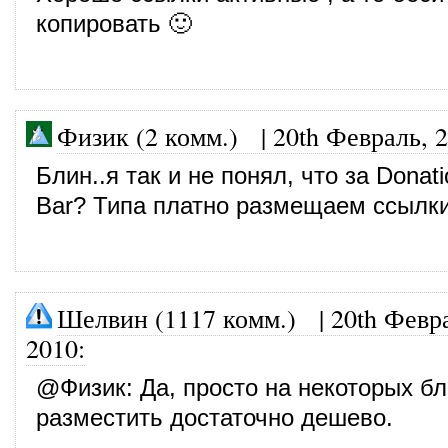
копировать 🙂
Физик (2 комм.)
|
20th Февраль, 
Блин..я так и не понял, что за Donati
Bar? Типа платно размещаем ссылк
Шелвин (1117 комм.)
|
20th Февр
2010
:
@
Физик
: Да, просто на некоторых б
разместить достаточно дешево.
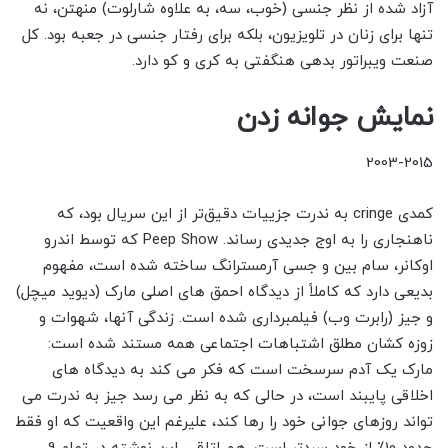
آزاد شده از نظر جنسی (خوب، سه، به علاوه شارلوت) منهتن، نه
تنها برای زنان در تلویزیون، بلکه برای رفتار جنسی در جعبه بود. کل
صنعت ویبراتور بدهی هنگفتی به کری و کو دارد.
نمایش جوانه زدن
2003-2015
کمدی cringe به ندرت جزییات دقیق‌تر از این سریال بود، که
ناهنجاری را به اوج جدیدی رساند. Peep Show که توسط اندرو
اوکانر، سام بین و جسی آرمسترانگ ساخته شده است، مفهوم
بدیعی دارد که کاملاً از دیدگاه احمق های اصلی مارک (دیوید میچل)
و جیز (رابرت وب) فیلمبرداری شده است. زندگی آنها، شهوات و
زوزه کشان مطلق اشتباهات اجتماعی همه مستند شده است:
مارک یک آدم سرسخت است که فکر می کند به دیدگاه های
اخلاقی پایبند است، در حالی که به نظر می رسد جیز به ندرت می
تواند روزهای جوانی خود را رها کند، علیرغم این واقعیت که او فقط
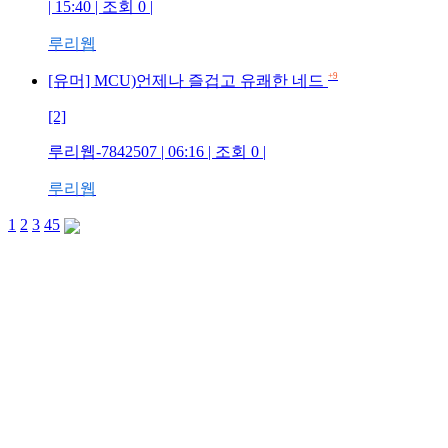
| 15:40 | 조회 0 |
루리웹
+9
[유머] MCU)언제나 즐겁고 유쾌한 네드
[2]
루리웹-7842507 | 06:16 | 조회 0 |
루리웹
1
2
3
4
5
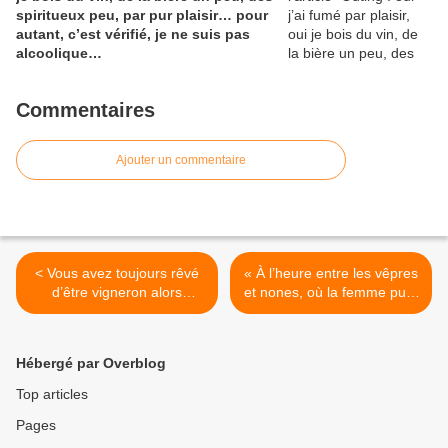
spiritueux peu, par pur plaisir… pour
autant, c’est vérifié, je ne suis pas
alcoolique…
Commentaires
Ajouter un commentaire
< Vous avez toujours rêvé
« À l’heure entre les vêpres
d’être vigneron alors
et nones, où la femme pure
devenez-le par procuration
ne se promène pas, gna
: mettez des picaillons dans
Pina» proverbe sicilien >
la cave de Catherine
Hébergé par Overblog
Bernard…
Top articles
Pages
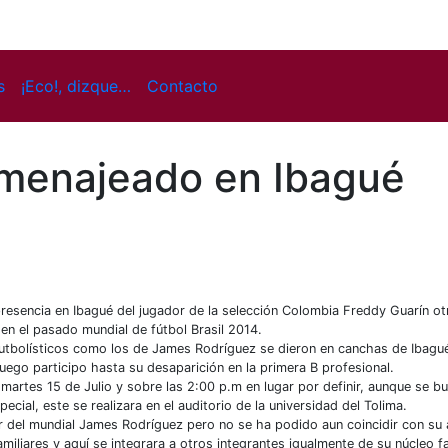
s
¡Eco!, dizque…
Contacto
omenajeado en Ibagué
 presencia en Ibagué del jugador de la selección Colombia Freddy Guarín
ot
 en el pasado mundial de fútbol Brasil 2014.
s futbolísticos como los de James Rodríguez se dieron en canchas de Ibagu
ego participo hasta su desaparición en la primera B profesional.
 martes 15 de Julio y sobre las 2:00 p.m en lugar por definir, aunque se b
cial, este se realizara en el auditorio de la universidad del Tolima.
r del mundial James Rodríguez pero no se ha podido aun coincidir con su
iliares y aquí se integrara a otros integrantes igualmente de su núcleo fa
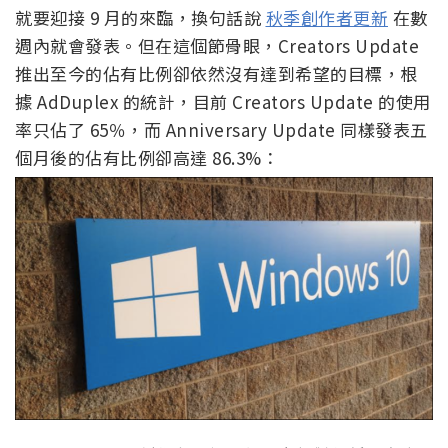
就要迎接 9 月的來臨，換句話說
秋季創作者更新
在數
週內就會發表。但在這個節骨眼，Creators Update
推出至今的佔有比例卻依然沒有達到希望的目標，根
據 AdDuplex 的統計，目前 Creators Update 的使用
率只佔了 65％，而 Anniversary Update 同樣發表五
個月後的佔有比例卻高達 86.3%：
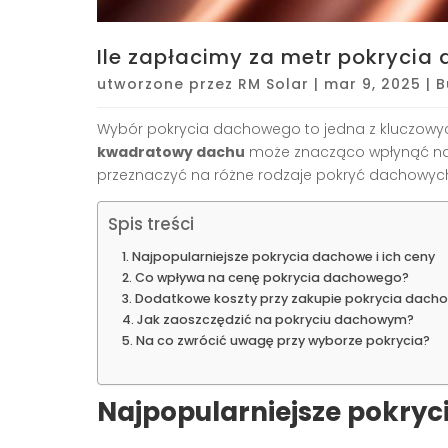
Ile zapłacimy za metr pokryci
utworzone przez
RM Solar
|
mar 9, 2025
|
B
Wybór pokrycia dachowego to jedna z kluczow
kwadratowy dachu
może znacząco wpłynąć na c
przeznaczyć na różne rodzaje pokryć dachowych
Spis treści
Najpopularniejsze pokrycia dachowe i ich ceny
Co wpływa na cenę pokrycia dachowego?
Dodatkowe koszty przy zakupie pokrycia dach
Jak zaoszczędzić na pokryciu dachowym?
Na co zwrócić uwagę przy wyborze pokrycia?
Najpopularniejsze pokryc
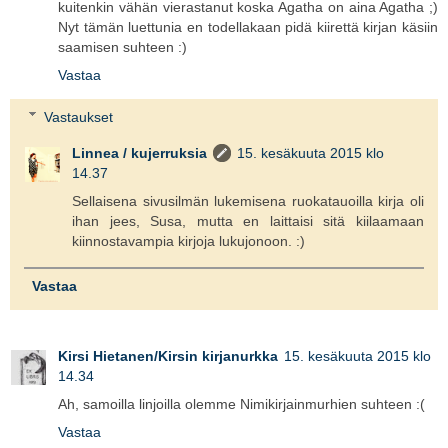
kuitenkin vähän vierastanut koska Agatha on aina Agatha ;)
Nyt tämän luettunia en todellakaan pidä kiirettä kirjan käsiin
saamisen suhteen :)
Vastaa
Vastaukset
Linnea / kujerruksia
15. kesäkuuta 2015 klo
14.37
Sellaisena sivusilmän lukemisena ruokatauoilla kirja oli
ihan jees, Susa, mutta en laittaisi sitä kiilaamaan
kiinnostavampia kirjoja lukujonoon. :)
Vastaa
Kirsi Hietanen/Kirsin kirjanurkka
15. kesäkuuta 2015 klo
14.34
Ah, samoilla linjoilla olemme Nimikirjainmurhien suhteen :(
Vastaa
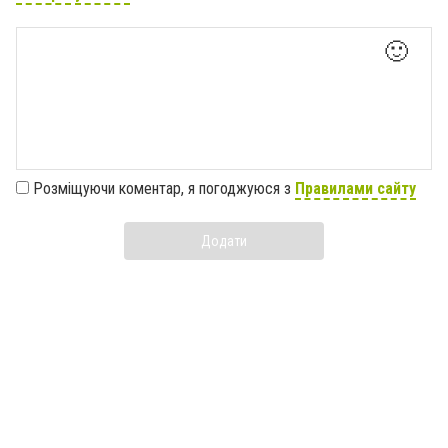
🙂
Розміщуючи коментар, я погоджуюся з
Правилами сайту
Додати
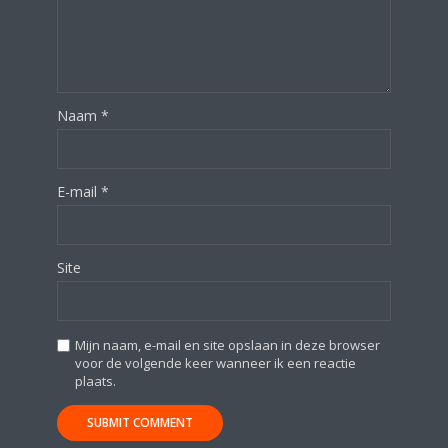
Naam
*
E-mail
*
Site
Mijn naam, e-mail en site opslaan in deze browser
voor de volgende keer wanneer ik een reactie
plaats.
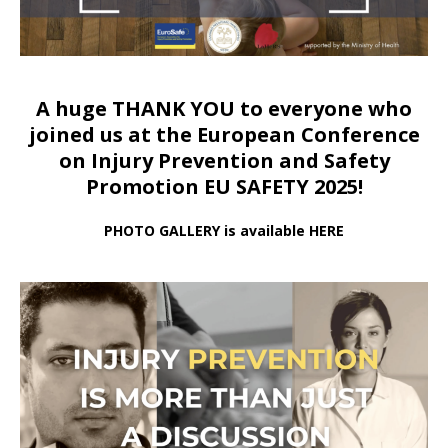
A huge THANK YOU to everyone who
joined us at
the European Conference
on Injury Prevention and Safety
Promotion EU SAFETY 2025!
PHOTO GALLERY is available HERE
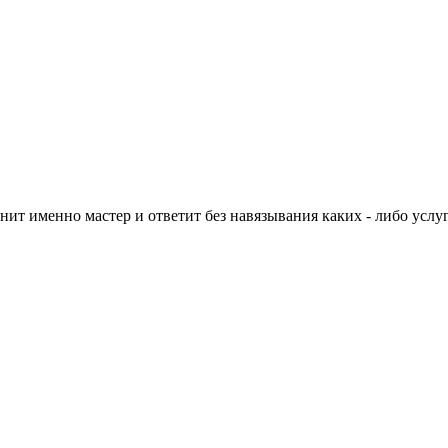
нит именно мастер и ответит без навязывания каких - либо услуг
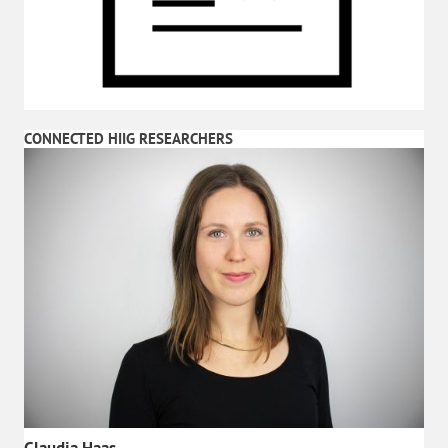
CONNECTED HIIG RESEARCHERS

→ What needs to be done
When a line in the data holds the word "دیدگاه", show that line.

→ Answer below
بدیعی دارد که کاملاً از دیدگاه احمق های اصلی مارک (دیوید میچل)
مارک یک آدم سرسخت است که فکر می کند به دیدگاه های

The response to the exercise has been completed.